The active treatments given to the cohort at set times during the follow up (1, 2, 5 and 10 years post-surgery) are displayed at a group level in Fig. 1B. A total of 99 (96.1%) patients had records complete enough to be included in the figure. One individual with a GH- and prolactin-secreting pit-NET required chemotherapy with temozolomide during their recorded follow-up. A total of 53 individuals received some type of medical treatment for acromegaly between the time of diagnosis to the end of their follow-up. The most commonly administered medical treatment to the 103 patients was an SRL. Specific treatments during follow-up were SRLs (n = 50, 48.5%, out of which two patients received 2nd generation SRL), combination therapy (n = 23, 22.3%), dopamine agonists (n = 21, 20.4%), radiotherapy (n = 7, 6.8%) and temozolomide (n = 1, 1.0%).
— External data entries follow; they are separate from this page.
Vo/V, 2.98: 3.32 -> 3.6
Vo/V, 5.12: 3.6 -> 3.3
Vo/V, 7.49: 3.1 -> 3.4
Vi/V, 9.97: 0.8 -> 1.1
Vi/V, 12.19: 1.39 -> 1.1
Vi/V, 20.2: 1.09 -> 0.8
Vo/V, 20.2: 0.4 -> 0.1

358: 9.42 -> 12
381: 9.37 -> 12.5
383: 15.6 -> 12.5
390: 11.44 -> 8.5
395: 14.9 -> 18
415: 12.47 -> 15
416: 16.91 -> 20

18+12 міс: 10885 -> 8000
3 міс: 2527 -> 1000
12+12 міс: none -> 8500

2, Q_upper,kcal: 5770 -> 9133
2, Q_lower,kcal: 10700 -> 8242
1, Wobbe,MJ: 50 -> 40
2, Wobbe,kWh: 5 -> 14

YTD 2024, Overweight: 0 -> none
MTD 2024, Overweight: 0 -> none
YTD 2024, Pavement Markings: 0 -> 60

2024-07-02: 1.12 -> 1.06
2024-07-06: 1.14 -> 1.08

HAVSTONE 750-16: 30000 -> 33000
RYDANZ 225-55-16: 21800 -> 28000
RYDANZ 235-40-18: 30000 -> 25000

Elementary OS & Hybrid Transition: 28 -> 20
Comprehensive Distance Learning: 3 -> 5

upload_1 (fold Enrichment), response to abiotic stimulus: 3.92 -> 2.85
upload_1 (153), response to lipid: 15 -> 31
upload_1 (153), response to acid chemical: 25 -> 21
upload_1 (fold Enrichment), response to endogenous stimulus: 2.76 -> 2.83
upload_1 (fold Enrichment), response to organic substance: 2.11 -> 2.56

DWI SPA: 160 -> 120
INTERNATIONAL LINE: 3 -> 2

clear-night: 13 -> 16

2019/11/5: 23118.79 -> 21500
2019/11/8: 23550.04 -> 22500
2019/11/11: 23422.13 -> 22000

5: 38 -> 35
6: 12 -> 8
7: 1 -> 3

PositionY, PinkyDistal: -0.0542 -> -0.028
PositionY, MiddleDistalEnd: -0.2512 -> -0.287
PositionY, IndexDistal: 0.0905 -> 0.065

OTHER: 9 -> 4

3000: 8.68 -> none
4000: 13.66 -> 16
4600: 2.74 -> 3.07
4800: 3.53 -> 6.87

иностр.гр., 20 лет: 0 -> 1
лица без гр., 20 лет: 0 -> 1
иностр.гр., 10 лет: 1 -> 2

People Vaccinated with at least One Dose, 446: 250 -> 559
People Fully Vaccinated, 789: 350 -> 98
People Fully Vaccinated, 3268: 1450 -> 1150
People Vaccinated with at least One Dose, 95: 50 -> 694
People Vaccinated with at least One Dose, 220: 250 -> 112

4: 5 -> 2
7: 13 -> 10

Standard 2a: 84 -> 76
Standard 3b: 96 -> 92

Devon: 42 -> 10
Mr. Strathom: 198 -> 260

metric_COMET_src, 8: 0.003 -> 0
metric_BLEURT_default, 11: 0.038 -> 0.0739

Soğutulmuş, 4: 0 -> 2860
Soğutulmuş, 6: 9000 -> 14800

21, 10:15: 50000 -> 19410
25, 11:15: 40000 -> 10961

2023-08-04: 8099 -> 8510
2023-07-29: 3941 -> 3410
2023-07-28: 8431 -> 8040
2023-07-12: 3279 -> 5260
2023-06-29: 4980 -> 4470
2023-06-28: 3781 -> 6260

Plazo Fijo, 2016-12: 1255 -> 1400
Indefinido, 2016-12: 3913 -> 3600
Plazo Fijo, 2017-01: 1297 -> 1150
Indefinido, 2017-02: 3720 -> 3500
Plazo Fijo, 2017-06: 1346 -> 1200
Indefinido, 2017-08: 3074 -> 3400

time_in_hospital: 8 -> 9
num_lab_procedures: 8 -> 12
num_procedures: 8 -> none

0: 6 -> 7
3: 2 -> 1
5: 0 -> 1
Multiple different types of combination medical therapy were used, the two most common combinations were 1st Generation SRL combined with GH receptor antagonist (n = 16) and 1st generation SRL combined with dopamine agonist (n = 7). Radiotherapy was given to 7 patients, of which three received traditional fractionated radiotherapy, two received treatment with gammaknife and two received stereotactic single fraction radiotherapy.

During the study period, hormone substitutions were given according to the numbers in Table 4. The most frequent substitution at all times of follow-up were sex hormones. At 1-year follow-up, only one patient needed desmopressin and no patients had GH substitution. Cortisol substitution was required by four to six patients at different follow-up times.

During long-term follow-up, two patients had suspected cerebral infections. One of them developed a cerebral fungal infection, which caused a mycotic aneurysm leading to a fatal brain bleed. The other had suspected cerebral abscesses where the condition worsened, then stabilized, and then the patient died suddenly (no infectious agent was identified). Both events occurred 15 years after pituitary surgery and could not be clearly linked to the intervention.